Ice Cred

by barbaragarn

People want to look like they know what they’re doing–even if they don’t.

In our hockey community, some people who care seek to develop (for want of a better definition), “ice cred.”

While most folks are out to have a good time and couldn’t care less what others think (beyond the standard “oh jeez he sent me a pass, hope I catch it so he’ll pass to me again”), some people are very, very eager to prove their hockey prowess. And it’s usually the folks who know the least about hockey–though understandably the most fervent to gain skills and be perceived as legitimized. I’m not talking about the average skater, I’m talking about the 10 percent who want SO BADLY for other people to think that they are awesome hockey players (even if they’re not).

Like anyone joining a new social group, people perceive hierarchies and try to emulate the leaders. In our case, these are the hockey veterans. Newbies copy their behaviors to learn hockey skills, but also to legitimize themselves.

I did it myself–when I started playing in 2002, all the “cool kids” wore mismatched socks. I thought that was something the cool, in-the-know hockey veterans did, so I did it too.
Yeah, I’m not proud, I cringe remembering this. I don’t know if other folks do this anymore (in retrospect this strikes me as rather piebald and juvenile), but I don’t do it any longer. If I’m wearing two different socks on the ice now, it means I forgot one.

What are some other ways some beginners seek to legitimize their ice cred and emulate more experienced players?

I always have to laugh when I see a level 1 or 2 player who has changed in his full cage for a half shield. It’s what the cool kids up in JMS L5 or the AHA’s Elite Tier wear, so newbies emulate the behavior. What the lower level players don’t realize is that those guys are in control of their sticks, they know how to skate and they’re at much less risk than the levels where folks are learning control.

It’s not a smart move to switch to the drastically reduced protection of a half shield unless you’re a very very skilled player–and even then I’ve seen too many broken teeth, sliced lips, etc. Is it cool to have your face covered in stitches and scars two months in to your hockey career?

Another thing I’ve noticed is how players anxious to “prove” their prowess will make a big show out of missing a shot. This is kind of funny–the REAL skilled players shrug it off; he’s made that shot a hundred times, he missed once, so what? He knows he’ll make the shot next time.

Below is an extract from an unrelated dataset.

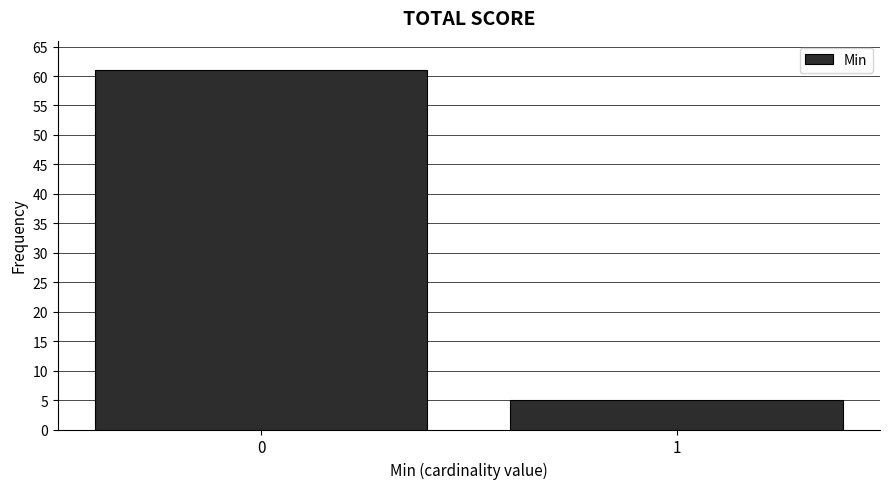

Reading left to right, transcribe all the data shown in this chart.

61	5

But the person new to hockey and concerned about perception wants SO BADLY for people to see him as an experienced player, to value his “ice cred.” If he can’t make the shot, he has to show his prowess in some other way. Bang a stick on the ice and holler and show everyone how frustrated you are, right? Nope, this just shows that you haven’t played long enough to be phlegmatic about the vicissitudes of hockey.

And then there’s the lecturing. Sometimes people want so desperately to feel they “belong,” to get that valuable “ice cred,” don’t have the skills to get where they want, so they use words.

And sadly, it’s often the people with the least experience who are so very, very eager to tell others what to do (on the ice or in other hockey venues). It’s frustrating; these people don’t understand that they’re achieving the opposite of what they want.
By constantly telling other players what to do, they’re only highlighting their lack of expertise, instead of hiding it. I know, I did this too when I started. I cringe again remembering the many lectures I gave in the first months when I was stumbling around on the ice and learning hockey. I should have heeded Ben Franklin: ‘Tis better to be thought a fool than to open your mouth and remove all doubt.”
These days when someone asks me for advice, I’m almost embarrassed. I preface my comments by saying, “I think…” and concluding with “but that’s just my view.” I don’t want to be a monolith; I’m atoning for my previous presumptions.

To a certain extent, I guess lecturing other people about one’s newfound passion is part of the beginner hockey experience, fine. It’s a component of the skater maturation process and I think most folks grow out of the coping behavior once they gain more self confidence, abandoning it when they realize how silly it looks. Because once other skaters are savvy enough to judge for themselves what is “ice cred” and what’s not, they realize that actions show skills and experience. Not gear choices, not words.

I’ve been running JMS since 2003. There’s always something more to learn, and I’m thankful for the many folks with more experience who responded to my requests and helped make the program function as a parity-based hockey organization. Their input helped shape the online assessment survey and the captains program to ensure balanced skate sessions.

Beginners are beginners, and sometimes part of the growing process is trying to be like the cool folks with more experience. I’m sure people gritted their teeth at me just as I do when I see novices emulating legitimizing behaviors today… and in a few years, those people will be rolling their eyes at the next crop of half-shield wearing folks who can barely skate, lecturing loudly to anyone who will listen.